> **Input**
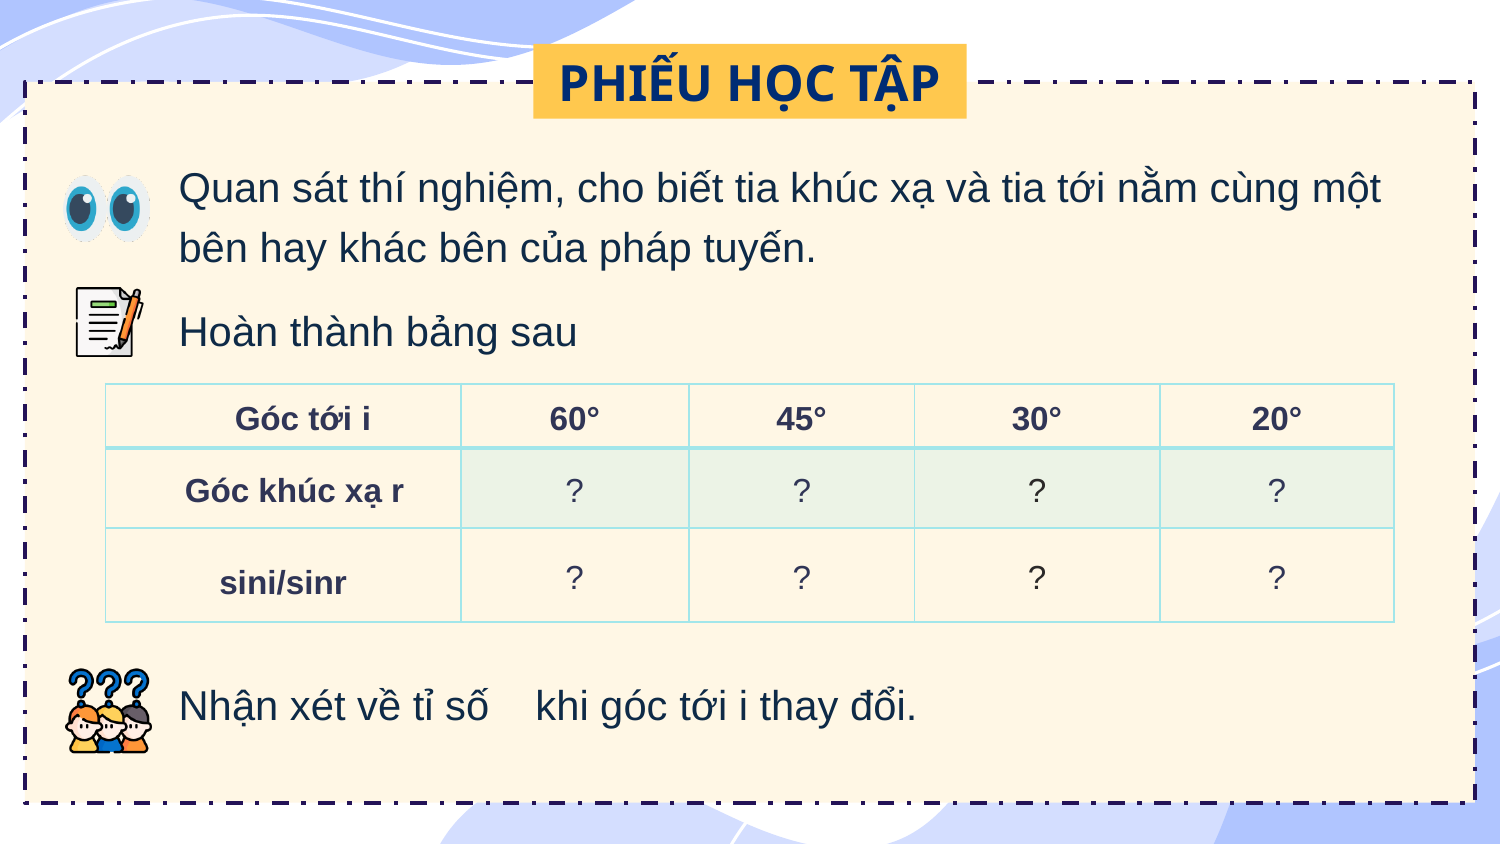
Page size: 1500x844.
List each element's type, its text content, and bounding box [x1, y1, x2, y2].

text_box [23, 80, 1477, 805]
table_cell ? [690, 450, 914, 527]
table_cell ? [462, 529, 688, 621]
picture [74, 286, 145, 358]
table_header 30° [915, 385, 1159, 446]
table_cell ? [915, 450, 1159, 527]
table_cell ? [1161, 529, 1393, 621]
table_cell ? [915, 529, 1159, 621]
text_box Hoàn thành bảng sau [163, 287, 1418, 363]
text_box Quan sát thí nghiệm, cho biết tia khúc xạ và tia tới nằm cùng một bên hay khác bên của pháp tuyến. [163, 143, 1418, 278]
table_header Góc tới i [106, 385, 460, 446]
table_cell ? [462, 450, 688, 527]
table_header 20° [1161, 385, 1393, 446]
picture [63, 165, 151, 252]
table_cell ? [690, 529, 914, 621]
table_cell Góc khúc xạ r [106, 450, 460, 527]
table_cell ? [1161, 450, 1393, 527]
table_cell sini/sinr [106, 529, 460, 621]
picture [64, 667, 152, 754]
table_header 60° [462, 385, 688, 446]
table_header 45° [690, 385, 914, 446]
text_box PHIẾU HỌC TẬP [533, 43, 967, 119]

> **Task directions**
Every line in the entries above that has the word "picture" should be identified and copied.

> **Solution to the exercise**
picture [74, 286, 145, 358]
picture [63, 165, 151, 252]
picture [64, 667, 152, 754]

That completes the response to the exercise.